Beijing Friendship Hospital, Capital Medical University, Beijing, China (mainland).
General Surgical Center, Beijing Youan Hospital, Capital Medical University, Beijing, China (mainland).
Ann Transplant. 2022 Aug 26;27:e936732. doi: 10.12659/AOT.936732.
BACKGROUND We aimed to create a novel predictive model through comparing the prognostic accuracy of the current mainstream scoring models in predicting the short-term outcome of patients with hepatitis B-related acute-on-chronic liver failure (HBACLF) undergoing liver transplantation (LT). MATERIAL AND METHODS Data on patients with HBACLF undergoing LT were retrospectively collected and analyzed. The area under the time-dependent receiver operating characteristic curve of 16 scoring models was calculated to evaluate their performance in predicting short-term survival after LT. Univariate analyses and LASSO regression were used to identify the independent variables, which were further selected by Cox stepwise regression. RESULTS A total of 135 patients were enrolled. Among the 16 scoring models, MELD-Na performed the best in predicting 3-month mortality after LT, with an AUC of 0.716. LASSO regression analysis revealed that only the MELD-Na was confirmed as an independent predictor (HR 1.0481, 95% C.I [1.0136, 1.0838], P<0.05). Cox stepwise regression identified 4 variables - MELD-Na, sex, systemic infection, and placement of T-tube during operation - which were used to construct a novel prognostic model with a C-index of 0.844 and a Brier score of 0.131 after internal validation and a C-index of 0.824 (95% C.I [0.658, 0.989]) and a Brier score of 0.119 in the external validation cohort at 3 months. CONCLUSIONS Compared with other scoring models, MELD-Na was an independent factor in predicting short-term outcome after LT. The constructed novel predictive model could exert clinical benefits on early prognostic assessment and case selection.
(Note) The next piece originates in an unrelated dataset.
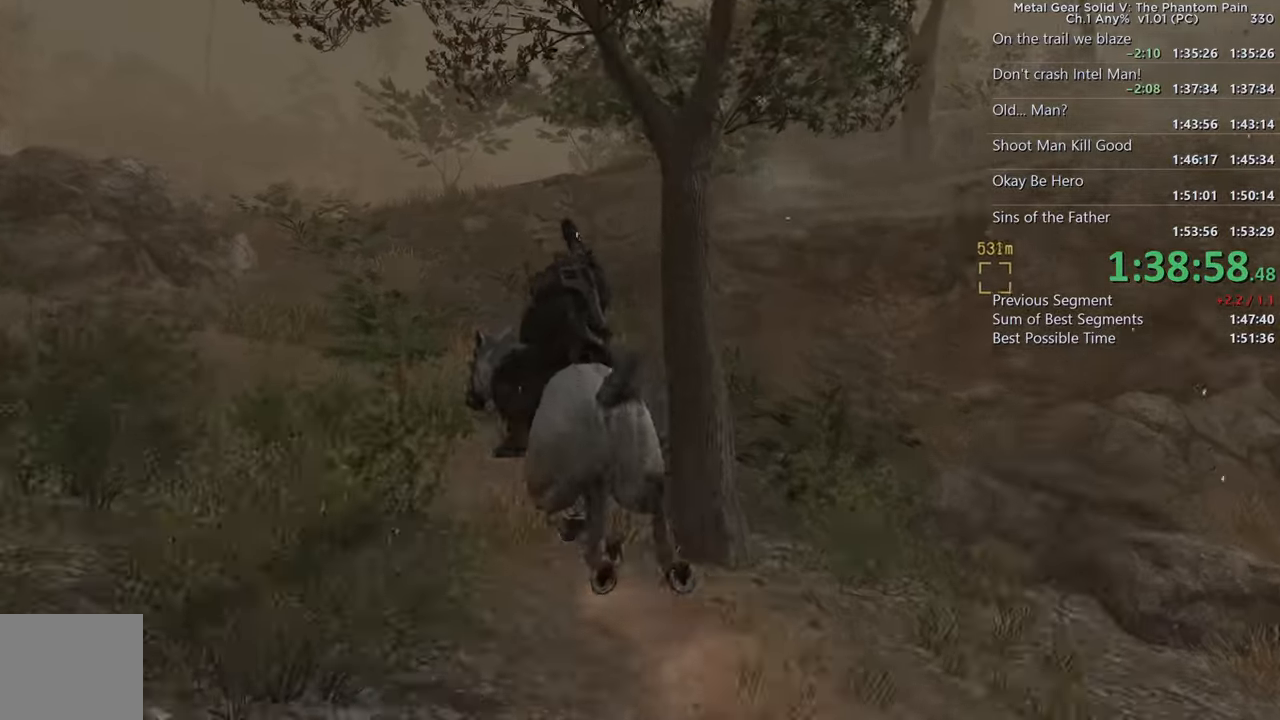
{"buttons": [], "left_stick": "up", "right_stick": "center", "events": [[16, "SQUARE", "down"], [50, "left_stick", "up"], [166, "SQUARE", "up"], [183, "right_stick", "down"], [283, "SQUARE", "down"], [350, "right_stick", "center"], [416, "SQUARE", "up"]]}
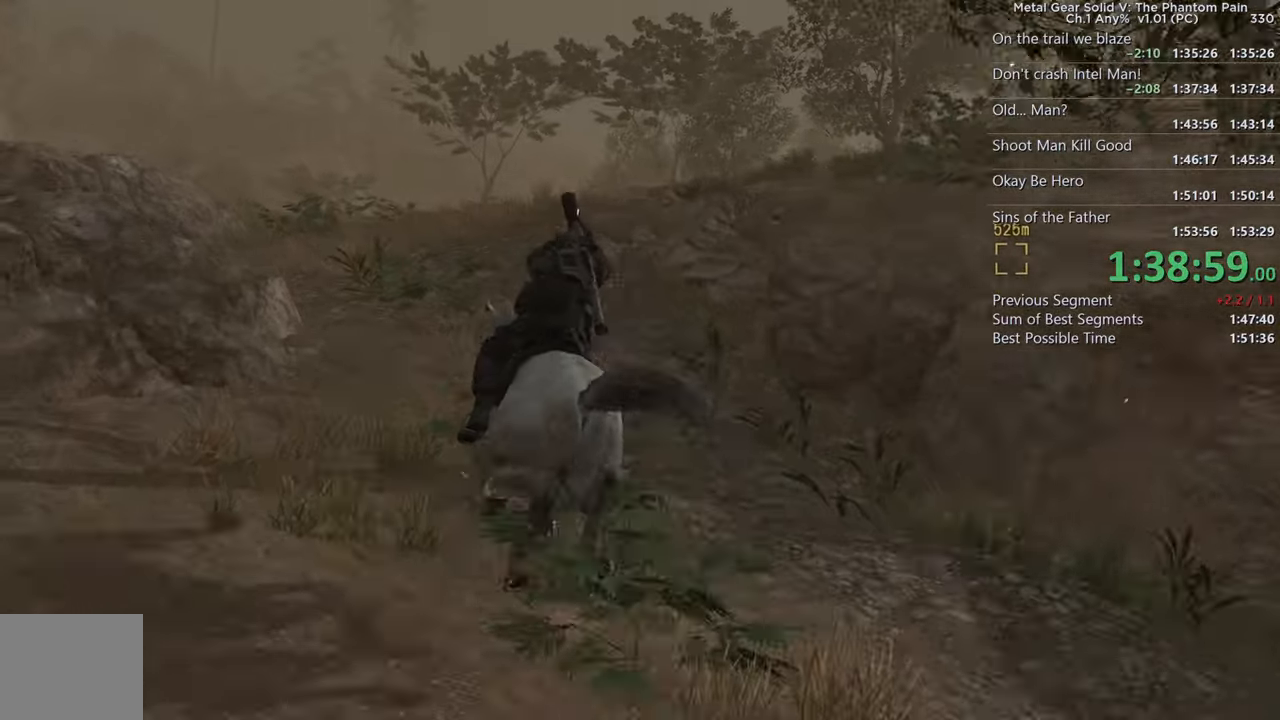
{"buttons": [], "left_stick": "up", "right_stick": "center", "events": [[16, "SQUARE", "down"], [116, "right_stick", "down"], [166, "SQUARE", "up"], [200, "right_stick", "down-right"], [266, "SQUARE", "down"], [300, "right_stick", "center"], [416, "SQUARE", "up"]]}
本研究旨在通过比较目前主流评分模型对乙型肝炎相关慢加急性肝衰竭(HBACLF)患者行肝移植(LT)后短期预后的预测准确性,建立一种新的预测模型。
回顾性收集并分析行 LT 的 HBACLF 患者的数据。计算 16 种评分模型的时间依赖性受试者工作特征曲线下面积,以评估其对 LT 后短期生存的预测性能。采用单因素分析和 LASSO 回归筛选独立变量,然后采用 Cox 逐步回归进一步选择。
共纳入 135 例患者。在 16 种评分模型中,MELD-Na 在预测 LT 后 3 个月死亡率方面表现最佳,AUC 为 0.716。LASSO 回归分析显示,仅 MELD-Na 被确认为独立预测因素(HR 1.0481,95%CI [1.0136, 1.0838],P<0.05)。Cox 逐步回归确定了 4 个变量——MELD-Na、性别、全身感染和手术中 T 管放置——用于构建一个新的预后模型,内部验证的 C 指数为 0.844,Brier 评分为 0.131,外部验证队列 3 个月的 C 指数为 0.824(95%CI [0.658, 0.989]),Brier 评分为 0.119。
与其他评分模型相比,MELD-Na 是 LT 后短期预后的独立因素。所构建的新型预测模型可在早期预后评估和病例选择方面提供临床获益。